Only the lines from the one containing "Complete section 4 of Become a SuperLearner® 2, status: In" through the last line of the entries are wanted. Transcribe them exactly.

Data to process: Begin

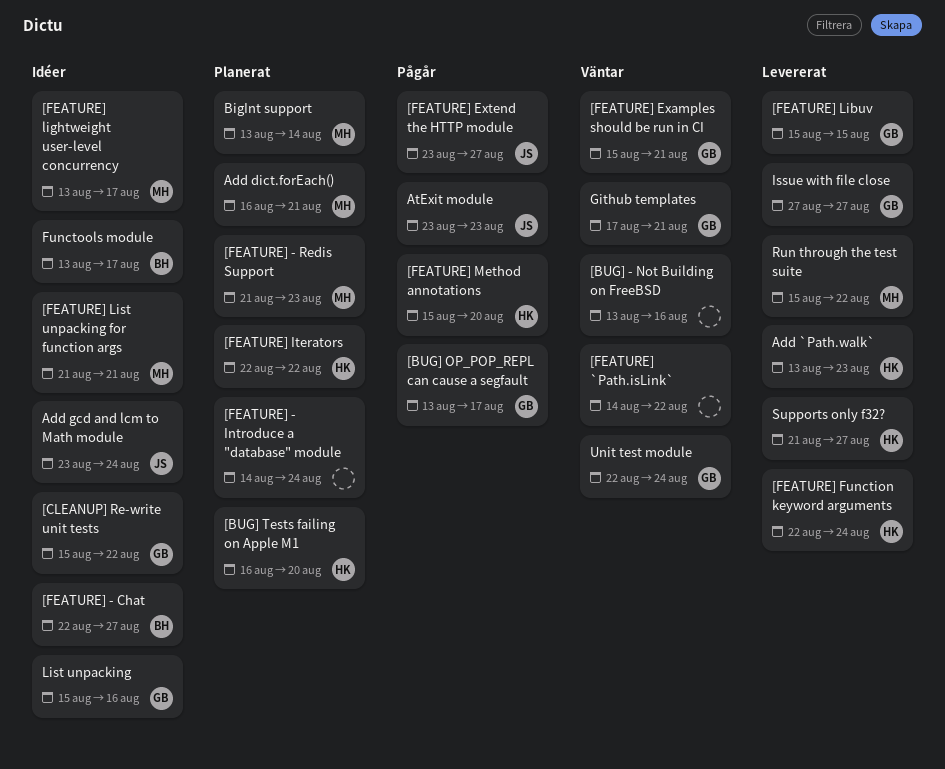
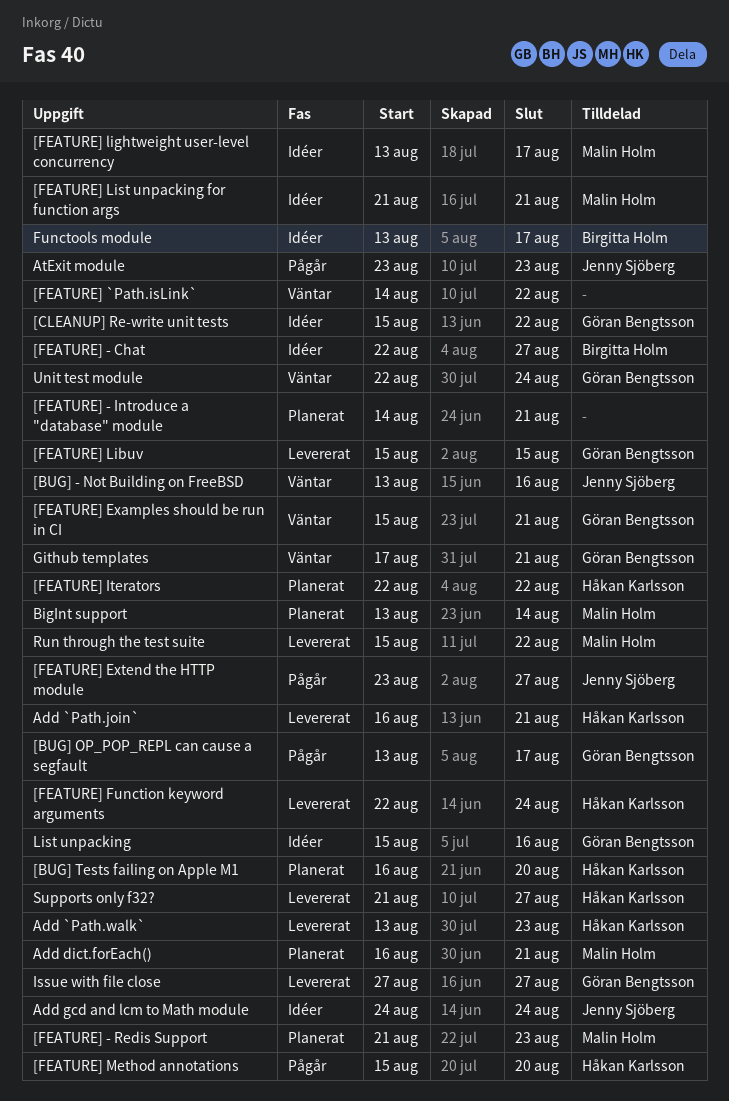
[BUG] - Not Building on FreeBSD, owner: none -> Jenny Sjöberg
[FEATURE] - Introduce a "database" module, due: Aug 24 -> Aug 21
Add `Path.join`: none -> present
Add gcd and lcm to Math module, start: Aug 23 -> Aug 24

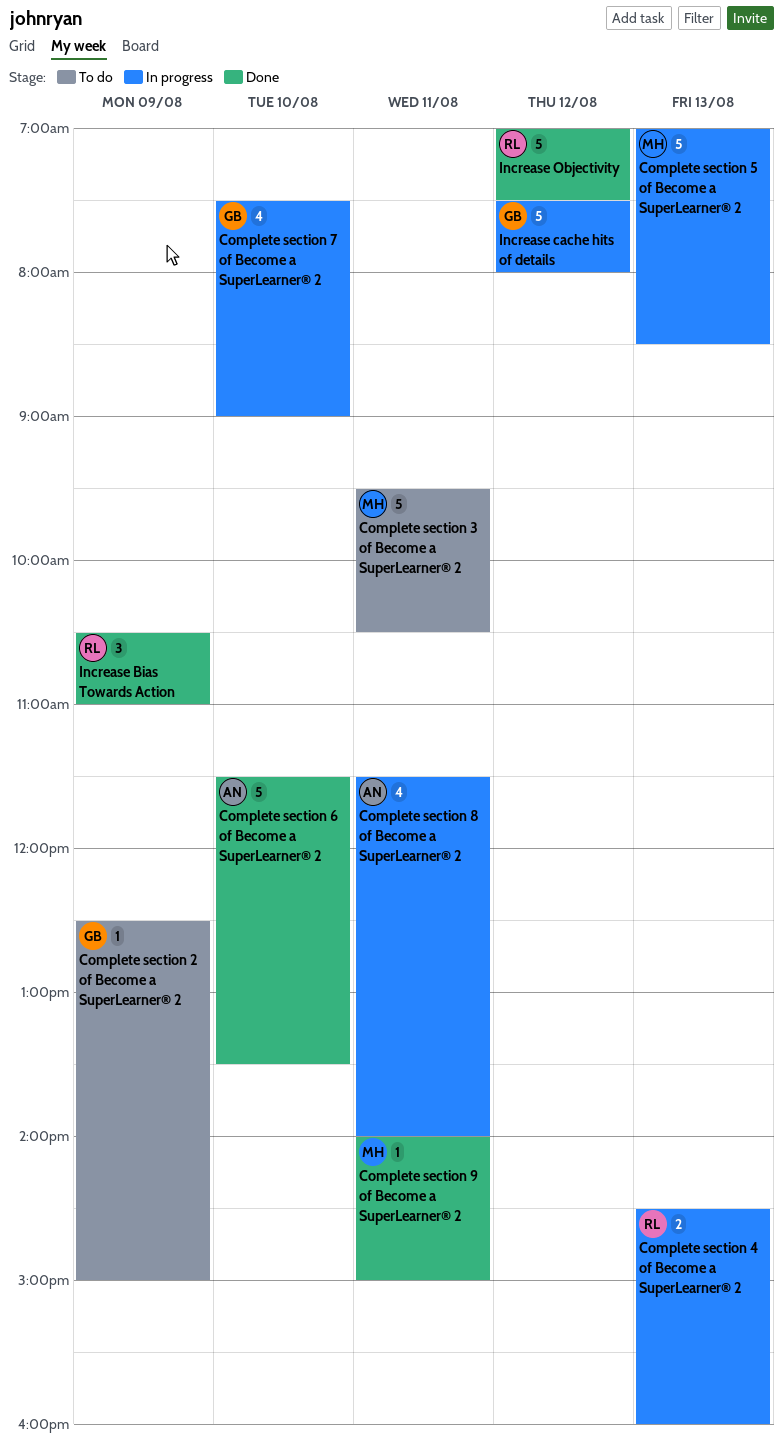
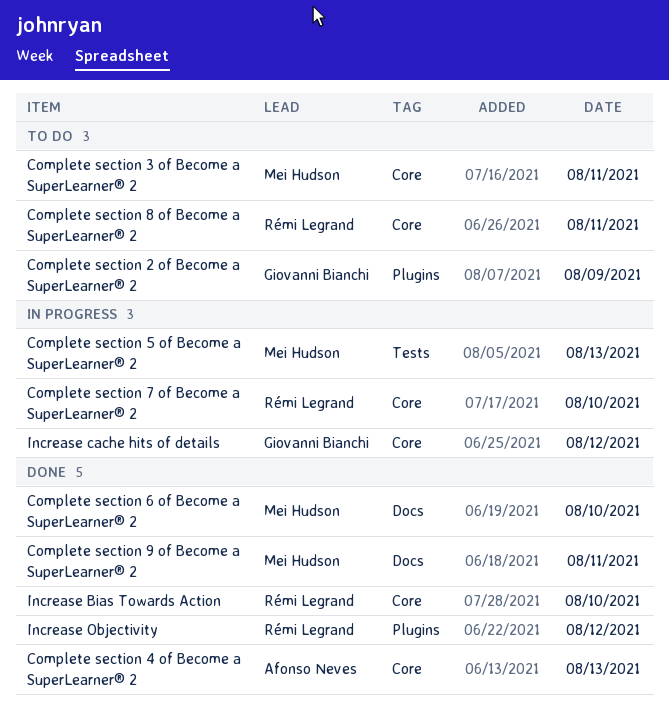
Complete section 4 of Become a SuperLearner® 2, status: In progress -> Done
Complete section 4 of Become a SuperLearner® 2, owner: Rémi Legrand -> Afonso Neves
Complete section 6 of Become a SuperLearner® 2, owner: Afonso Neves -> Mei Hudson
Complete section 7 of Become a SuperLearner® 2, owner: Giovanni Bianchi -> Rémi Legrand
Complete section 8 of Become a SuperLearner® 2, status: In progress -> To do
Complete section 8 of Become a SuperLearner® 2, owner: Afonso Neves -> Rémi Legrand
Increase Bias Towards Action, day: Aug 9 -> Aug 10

Data to process: End

### Answer below
Complete section 4 of Become a SuperLearner® 2, status: In progress -> Done
Complete section 4 of Become a SuperLearner® 2, owner: Rémi Legrand -> Afonso Neves
Complete section 6 of Become a SuperLearner® 2, owner: Afonso Neves -> Mei Hudson
Complete section 7 of Become a SuperLearner® 2, owner: Giovanni Bianchi -> Rémi Legrand
Complete section 8 of Become a SuperLearner® 2, status: In progress -> To do
Complete section 8 of Become a SuperLearner® 2, owner: Afonso Neves -> Rémi Legrand
Increase Bias Towards Action, day: Aug 9 -> Aug 10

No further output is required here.